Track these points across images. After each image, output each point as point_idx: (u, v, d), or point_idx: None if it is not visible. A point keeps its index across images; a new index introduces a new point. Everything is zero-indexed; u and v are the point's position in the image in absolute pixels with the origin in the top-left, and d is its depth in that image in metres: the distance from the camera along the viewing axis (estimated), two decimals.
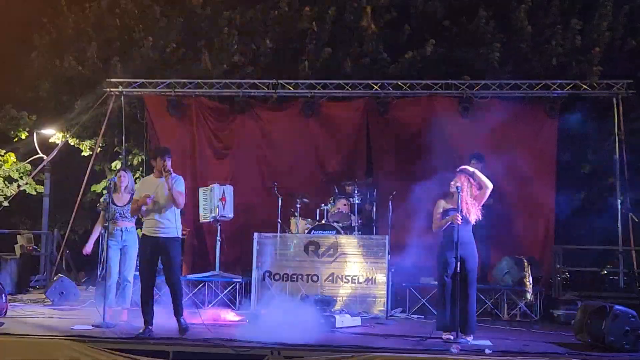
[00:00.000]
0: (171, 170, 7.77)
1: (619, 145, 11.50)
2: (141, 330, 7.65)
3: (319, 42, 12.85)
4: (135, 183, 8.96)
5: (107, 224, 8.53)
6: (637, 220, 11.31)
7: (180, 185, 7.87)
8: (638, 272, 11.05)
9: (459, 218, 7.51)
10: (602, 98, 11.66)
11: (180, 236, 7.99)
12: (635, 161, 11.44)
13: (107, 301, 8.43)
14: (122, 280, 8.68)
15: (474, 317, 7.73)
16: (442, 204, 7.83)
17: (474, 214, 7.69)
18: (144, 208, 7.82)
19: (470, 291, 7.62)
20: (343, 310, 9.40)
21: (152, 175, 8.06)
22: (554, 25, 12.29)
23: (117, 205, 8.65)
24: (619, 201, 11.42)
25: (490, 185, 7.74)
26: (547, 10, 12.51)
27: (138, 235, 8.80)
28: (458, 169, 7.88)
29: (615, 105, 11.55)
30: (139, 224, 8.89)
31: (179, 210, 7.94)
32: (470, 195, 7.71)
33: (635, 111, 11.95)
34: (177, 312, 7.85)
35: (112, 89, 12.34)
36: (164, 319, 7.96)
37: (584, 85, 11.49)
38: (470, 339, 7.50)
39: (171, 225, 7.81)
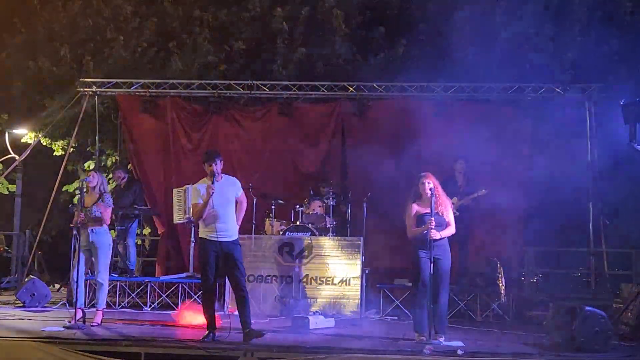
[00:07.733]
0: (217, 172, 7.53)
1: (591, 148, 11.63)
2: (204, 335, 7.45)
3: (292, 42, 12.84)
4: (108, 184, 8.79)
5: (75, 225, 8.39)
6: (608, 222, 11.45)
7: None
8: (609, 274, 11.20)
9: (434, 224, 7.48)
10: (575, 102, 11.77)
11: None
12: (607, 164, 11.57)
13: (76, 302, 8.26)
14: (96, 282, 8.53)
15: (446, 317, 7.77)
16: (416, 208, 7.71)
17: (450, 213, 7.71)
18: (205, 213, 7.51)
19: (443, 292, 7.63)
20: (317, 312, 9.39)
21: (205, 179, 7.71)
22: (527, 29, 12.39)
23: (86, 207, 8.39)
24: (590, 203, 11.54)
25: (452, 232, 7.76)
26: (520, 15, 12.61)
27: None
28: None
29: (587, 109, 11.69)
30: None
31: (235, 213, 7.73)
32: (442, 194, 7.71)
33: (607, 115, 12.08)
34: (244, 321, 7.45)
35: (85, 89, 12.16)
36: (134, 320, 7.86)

● YOUR GOAL:
Copy every line of the data exactly as written, excluding the pictures.

● TASK SOLUTION:
Track these points across images. After each image, output each point as point_idx: (u, v, d), or point_idx: None if it is not visible. A point keeps its index across images; a new index introduces a new point. Everything is zero-indexed; u and v are the point's position in the image in absolute pixels with the origin in the top-left, and d is its depth in that image in metres: the distance from the camera along the viewing axis (estimated), two decimals.
[00:00.000]
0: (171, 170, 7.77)
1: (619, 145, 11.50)
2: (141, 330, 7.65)
3: (319, 42, 12.85)
4: (135, 183, 8.96)
5: (107, 224, 8.53)
6: (637, 220, 11.31)
7: (180, 185, 7.87)
8: (638, 272, 11.05)
9: (459, 218, 7.51)
10: (602, 98, 11.66)
11: (180, 236, 7.99)
12: (635, 161, 11.44)
13: (107, 301, 8.43)
14: (122, 280, 8.68)
15: (474, 317, 7.73)
16: (442, 204, 7.83)
17: (474, 214, 7.69)
18: (144, 208, 7.82)
19: (470, 291, 7.62)
20: (343, 310, 9.40)
21: (152, 175, 8.06)
22: (554, 25, 12.29)
23: (117, 205, 8.65)
24: (619, 201, 11.42)
25: (490, 185, 7.74)
26: (547, 10, 12.51)
27: (138, 235, 8.80)
28: (458, 169, 7.88)
29: (615, 105, 11.55)
30: (139, 224, 8.89)
31: (179, 210, 7.94)
32: (470, 195, 7.71)
33: (635, 111, 11.95)
34: (177, 312, 7.85)
35: (112, 89, 12.34)
36: (164, 319, 7.96)
37: (584, 85, 11.49)
38: (470, 339, 7.50)
39: (171, 225, 7.81)
[00:07.733]
0: (217, 172, 7.53)
1: (591, 148, 11.63)
2: (204, 335, 7.45)
3: (292, 42, 12.84)
4: (108, 184, 8.79)
5: (75, 225, 8.39)
6: (608, 222, 11.45)
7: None
8: (609, 274, 11.20)
9: (434, 224, 7.48)
10: (575, 102, 11.77)
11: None
12: (607, 164, 11.57)
13: (76, 302, 8.26)
14: (96, 282, 8.53)
15: (446, 317, 7.77)
16: (416, 208, 7.71)
17: (450, 213, 7.71)
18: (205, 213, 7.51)
19: (443, 292, 7.63)
20: (317, 312, 9.39)
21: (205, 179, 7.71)
22: (527, 29, 12.39)
23: (86, 207, 8.39)
24: (590, 203, 11.54)
25: (452, 232, 7.76)
26: (520, 15, 12.61)
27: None
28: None
29: (587, 109, 11.69)
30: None
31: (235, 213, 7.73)
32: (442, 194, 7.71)
33: (607, 115, 12.08)
34: (244, 321, 7.45)
35: (85, 89, 12.16)
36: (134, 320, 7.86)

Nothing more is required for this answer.